The National Voting Rights Act requires Michigan’s secretary of state to create a program that makes a “reasonable effort” to remove dead people from the state voter file. The statute also requires the state to “maintain and make available for public inspection certain records” related to voter registration activities.

Benson said in filings that her office uses information each week from the Social Security death index to identify and eliminate the records of individuals who have died from the state’s Qualified Voter File.

But that process sometimes hits roadblocks when there is “insufficient matching information” — such as full name, complete birth date or accurate Social Security number — between the information on the Social Security file and the state’s voting rolls, according to filings in the case.

In addition to the removals conducted by Benson, county clerks forward a list to their city and township clerks at least once a month with the last known address and birth date of individuals who have died in the county, according to the filings. The local clerk then uses that information to cancel the registration of any dead individuals; local clerks also can use other information, such as a death notice in a newspaper or “personal firsthand knowledge,” according to the filings.

The decision in the voting roll case comes after a tumultuous 2020 presidential election in which unproven claims of widespread fraud included allegations related to ballots cast in the names of dead voters.

In March, Michigan’s Office of the Auditor General quashed that conspiracy theory after a review of state voting and public health records found about 1,616 votes, or 0.03% of total ballots cast, were attributed to people who had died before Election Day.

In 20 cases, a person who cast a ballot had died more than 40 days before the election. But, in most cases identified, the problematic votes were cast via absentee by an individual who died in the final days ahead of the election, meaning they were alive when they cast the ballot.

Those ballots are supposed to be rejected, and many are, but delays with death certificates and removal from voting rolls may impact an election worker’s ability on Election Day to be able to identify and reject a ballot of a person who died close to the election, the report said.

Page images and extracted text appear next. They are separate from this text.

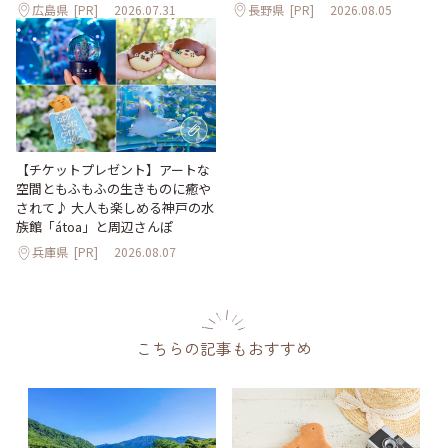
広島県
[PR]
2026.07.31
長野県
[PR]
2026.08.05
【チケットプレゼント】アートな
空間ともふもふの生きものに癒や
されて♪ 大人も楽しめる神戸の水
族館「átoa」と周辺さんぽ
兵庫県
[PR]
2026.08.07
こちらの記事もおすすめ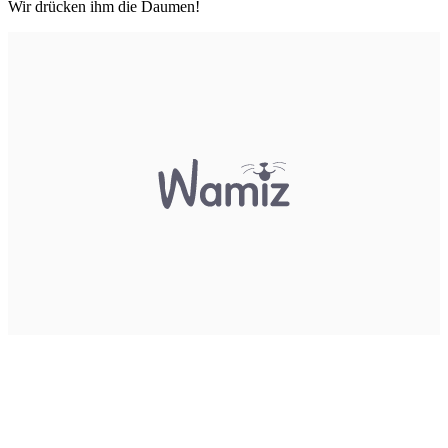
Wir drücken ihm die Daumen!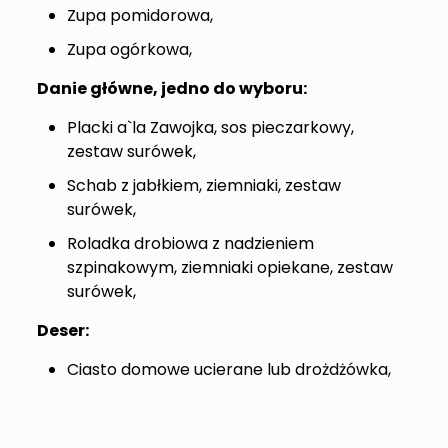
Zupa pomidorowa,
Zupa ogórkowa,
Danie główne, jedno do wyboru:
Placki a`la Zawojka, sos pieczarkowy,
zestaw surówek,
Schab z jabłkiem, ziemniaki, zestaw
surówek,
Roladka drobiowa z nadzieniem
szpinakowym, ziemniaki opiekane, zestaw
surówek,
Deser:
Ciasto domowe ucierane lub drożdżówka,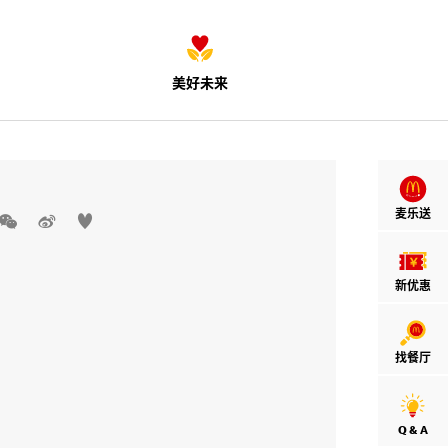
美好未来
麦乐送



新优惠
找餐厅
Q & A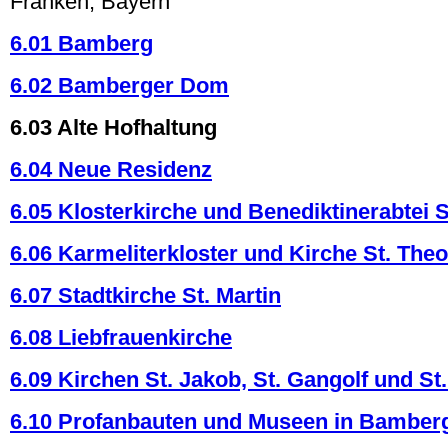
Franken, Bayern
6.01 Bamberg
6.02 Bamberger Dom
6.03 Alte Hofhaltung
6.04 Neue Residenz
6.05 Klosterkirche und Benediktinerabtei S
6.06 Karmeliterkloster und Kirche St. The
6.07 Stadtkirche St. Martin
6.08 Liebfrauenkirche
6.09 Kirchen St. Jakob, St. Gangolf und St
6.10 Profanbauten und Museen in Bamber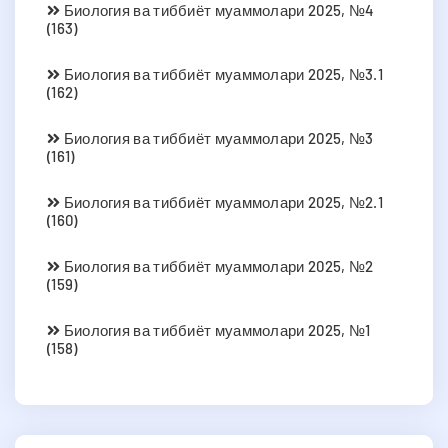
Биология ва тиббиёт муаммолари 2025, №4
(163)
Биология ва тиббиёт муаммолари 2025, №3.1
(162)
Биология ва тиббиёт муаммолари 2025, №3
(161)
Биология ва тиббиёт муаммолари 2025, №2.1
(160)
Биология ва тиббиёт муаммолари 2025, №2
(159)
Биология ва тиббиёт муаммолари 2025, №1
(158)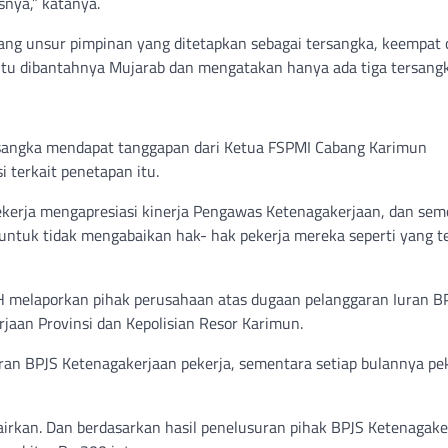
snya,” katanya.
orang unsur pimpinan yang ditetapkan sebagai tersangka, keempat
l itu dibantahnya Mujarab dan mengatakan hanya ada tiga tersangk
rsangka mendapat tanggapan dari Ketua FSPMI Cabang Karimun
terkait penetapan itu.
pekerja mengapresiasi kinerja Pengawas Ketenagakerjaan, dan sem
untuk tidak mengabaikan hak- hak pekerja mereka seperti yang te
 melaporkan pihak perusahaan atas dugaan pelanggaran Iuran BP
jaan Provinsi dan Kepolisian Resor Karimun.
an BPJS Ketenagakerjaan pekerja, sementara setiap bulannya pe
airkan. Dan berdasarkan hasil penelusuran pihak BPJS Ketenagake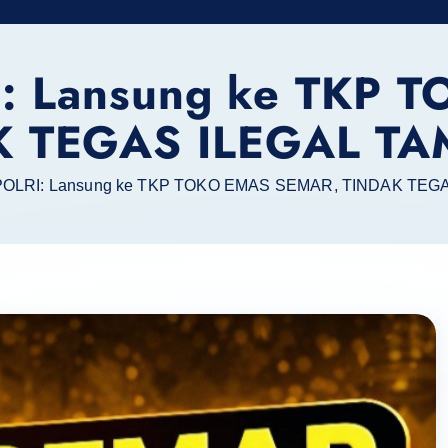
: Lansung ke TKP 
K TEGAS ILEGAL T
OLRI: Lansung ke TKP TOKO EMAS SEMAR, TINDAK TEG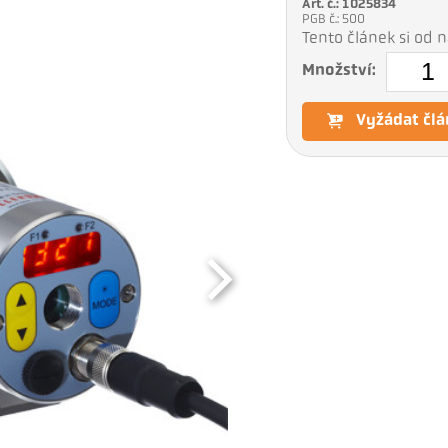
Art. č.: 1025834
PGB č.: 500
Tento článek si od
Množství:
Vyžádat člá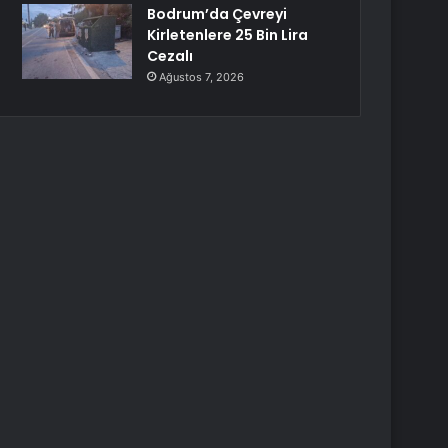
Bodrum’da Çevreyi
Kirletenlere 25 Bin Lira
Cezalı
Ağustos 7, 2026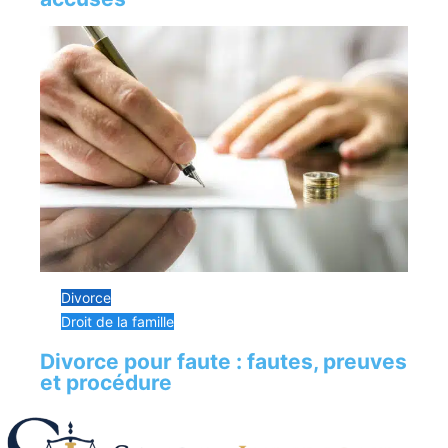
Divorce
Droit de la famille
Divorce pour faute : fautes, preuves
et procédure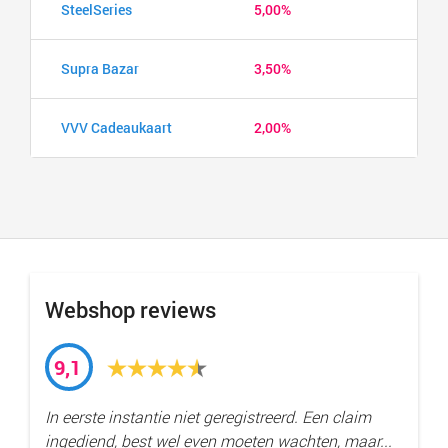
SteelSeries
5,00%
Supra Bazar
3,50%
VVV Cadeaukaart
2,00%
Webshop reviews
9,1
In eerste instantie niet geregistreerd. Een claim
ingediend, best wel even moeten wachten, maar...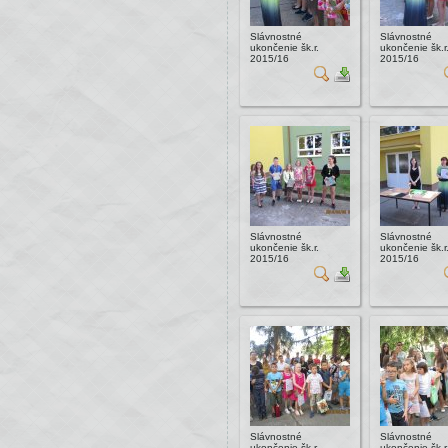
Slávnostné
Slávnostné
ukončenie šk.r.
ukončenie šk.r
2015/16
2015/16
Slávnostné
Slávnostné
ukončenie šk.r.
ukončenie šk.r
2015/16
2015/16
Slávnostné
Slávnostné
ukončenie šk.r.
ukončenie šk.r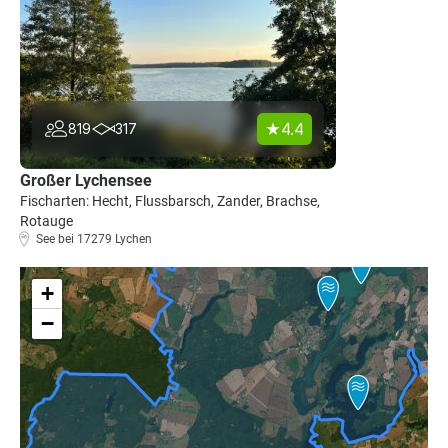
4.4
819
317
Großer Lychensee
Fischarten: Hecht, Flussbarsch, Zander, Brachse,
Rotauge
See bei 17279 Lychen
+
−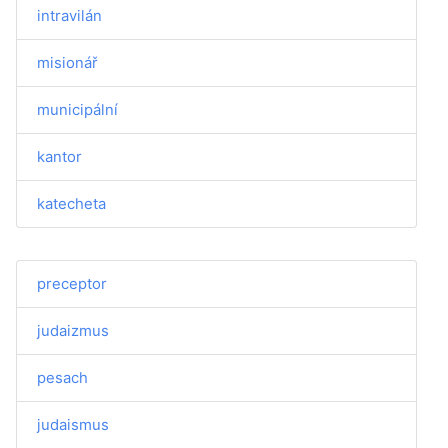
intravilán
misionář
municipální
kantor
katecheta
preceptor
judaizmus
pesach
judaismus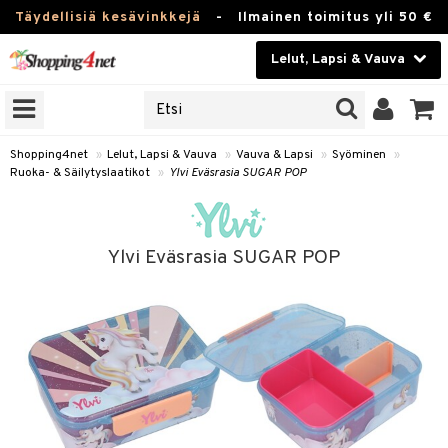
Täydellisiä kesävinkkejä
-
Ilmainen toimitus yli 50 €
Lelut, Lapsi & Vauva
ERKKEJÄ
Kauneudenhoito
JAT
UOTTEITA
Piilolinssit
Shopping4net
»
Lelut, Lapsi & Vauva
»
Vauva & Lapsi
»
Syöminen
»
Ruoka- & Säilytyslaatikot
»
Ylvi Eväsrasia SUGAR POP
Luontaistuotteet
u
Apteekki
lumateriaalit
Ylvi Eväsrasia SUGAR POP
atteet
lusetti
lukirjat
Fitness
pi
kirjat
t
Koti & Sisustus
gingsit
ut
rvikkeet
rjat
atteet & Sukat
lelut
Lelut, Lapsi & Vauva
luvaha
pelit
vot
Tuotemerkkejä
oradat
ja maalaa
et
t
alaa
Kampanjat
ot
 Real
Lapsi
otteet
it
lentereita
alaa
elit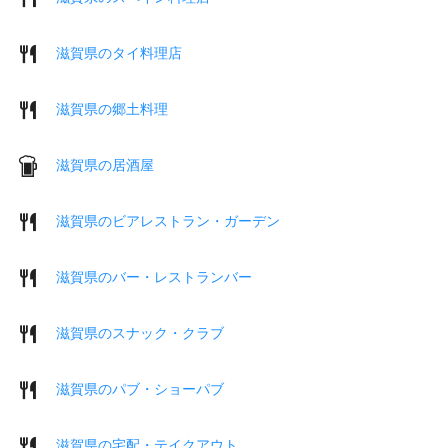
滋賀県のタイ料理店
滋賀県の郷土料理
滋賀県の居酒屋
滋賀県のビアレストラン・ガーデン
滋賀県のバー・レストランバー
滋賀県のスナック・クラブ
滋賀県のパブ・ショーパブ
滋賀県の宅配・テイクアウト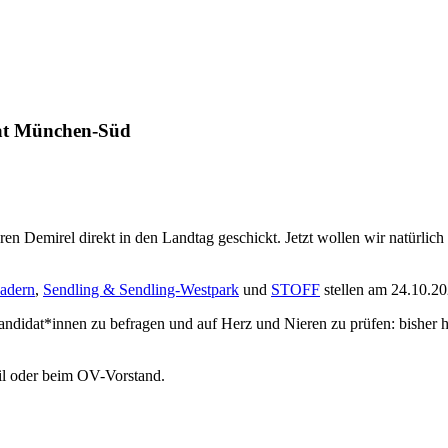
dat München-Süd
 Demirel direkt in den Landtag geschickt. Jetzt wollen wir natürlich
adern
,
Sendling & Sendling-Westpark
und
STOFF
stellen am 24.10.20
Kandidat*innen zu befragen und auf Herz und Nieren zu prüfen: bisher
ail oder beim OV-Vorstand.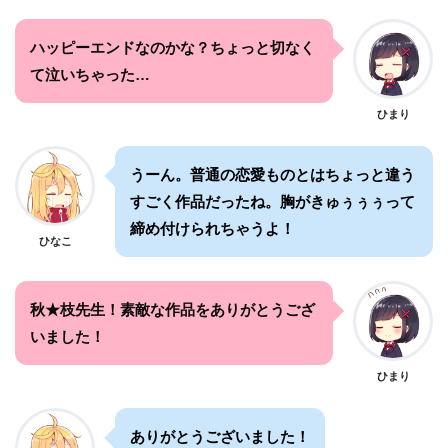
ハッピーエンドなのかな？ちょっと切なく
て泣いちゃった…
ひまり
うーん。普通の恋愛ものとはちょっと違う
すごく作品だったね。胸がきゅぅぅぅって
締め付けられちゃうよ！
ひなこ
秋★枝先生！素敵な作品をありがとうござ
いました！
ひまり
ありがとうございました！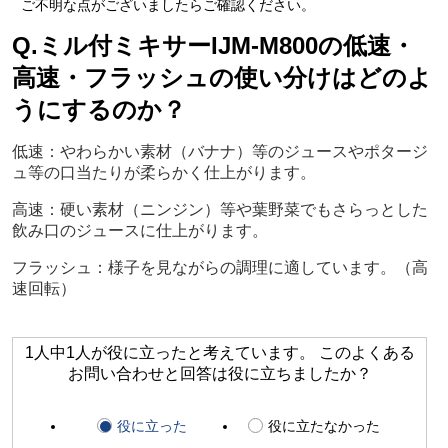
ご不明な点がございましたらご確認ください。
Q.ミル付ミキサーIJM-M800の低速・
高速・フラッシュの使い分けはどのよ
うにするのか？
低速：やわらかい素材（バナナ）等のジュースやポタージ
ュ等の口当たりが柔らかく仕上がります。
高速：硬い素材（ニンジン）等や葉野菜でもさらっとした
飲み口のジュースに仕上がります。
フラッシュ：様子を見ながらの調理に適しています。（高
速回転）
1人中1人が役に立ったと考えています。 このよくある
お問い合わせと回答は役に立ちましたか？
役に立った
役に立たなかった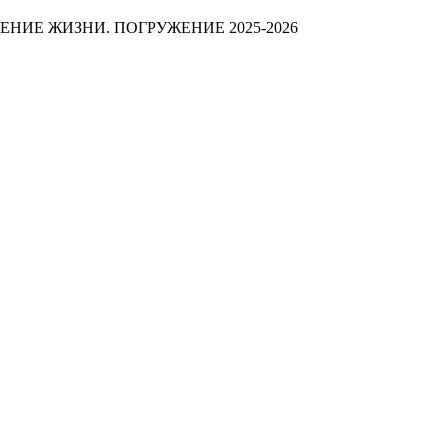
ТЕНИЕ ЖИЗНИ. ПОГРУЖЕНИЕ 2025-2026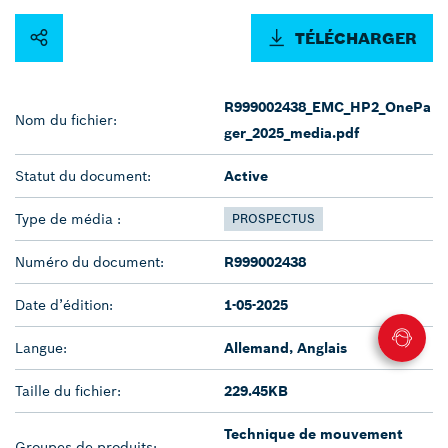
TÉLÉCHARGER
R999002438_EMC_HP2_OnePa
Nom du fichier:
ger_2025_media.pdf
Statut du document:
Active
Type de média :
PROSPECTUS
Numéro du document:
R999002438
Date d’édition:
1-05-2025
Langue:
Allemand, Anglais
Taille du fichier:
229.45KB
Technique de mouvement
Groupes de produits: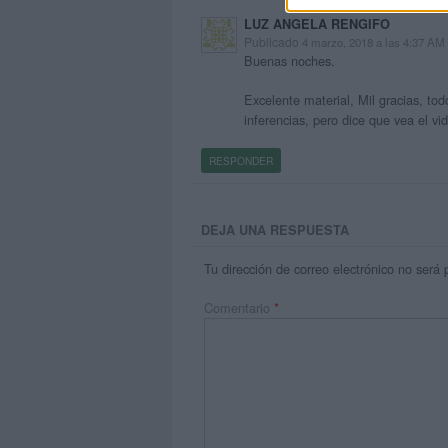
LUZ ANGELA RENGIFO
Publicado
4 marzo, 2018 a las 4:37 AM
Buenas noches.
Excelente material, Mil gracias, tod
inferencias, pero dice que vea el v
RESPONDER
DEJA UNA RESPUESTA
Tu dirección de correo electrónico no será 
Comentario
*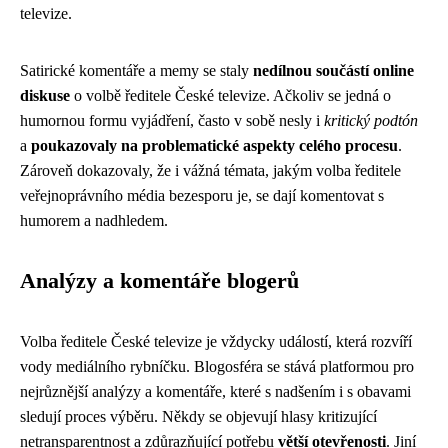
televize.
Satirické komentáře a memy se staly
nedílnou součástí online
diskuse
o volbě ředitele České televize. Ačkoliv se jedná o
humornou formu vyjádření, často v sobě nesly i
kritický podtón
a
poukazovaly na problematické aspekty celého procesu
.
Zároveň dokazovaly, že i vážná témata, jakým volba ředitele
veřejnoprávního média bezesporu je, se dají komentovat s
humorem a nadhledem.
Analýzy a komentáře blogerů
Volba ředitele České televize je vždycky událostí, která rozvíří
vody mediálního rybníčku. Blogosféra se stává platformou pro
nejrůznější analýzy a komentáře, které s nadšením i s obavami
sledují proces výběru. Někdy se objevují hlasy kritizující
netransparentnost a zdůrazňující potřebu
větší otevřenosti
. Jiní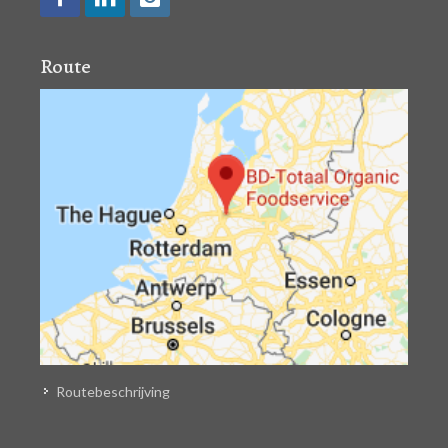
Route
Routebeschrijving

The auditors’ report recommended lawmakers discuss the possibility of setting a specific date election workers must match voting records with death records and discern whether a voter who dies after that date should have their ballot counted.

Trump lost Michigan’s 2020 election to Biden by 154,000 votes, or 3 percentage points. Those results have been upheld by a series of court rulings, more than 250 local audits and an investigation by the GOP-controlled state Senate Oversight Committee.

The suit from the Public Interest Legal Foundation is the second filed challenging the alleged presence of dead voters on Michigan’s qualified voter file. The group sued the city of Detroit in 2019 for failing to “reasonably maintain voter registration” but the suit was dropped after the organization found city officials had taken “remedial action” and fixed the voter rolls.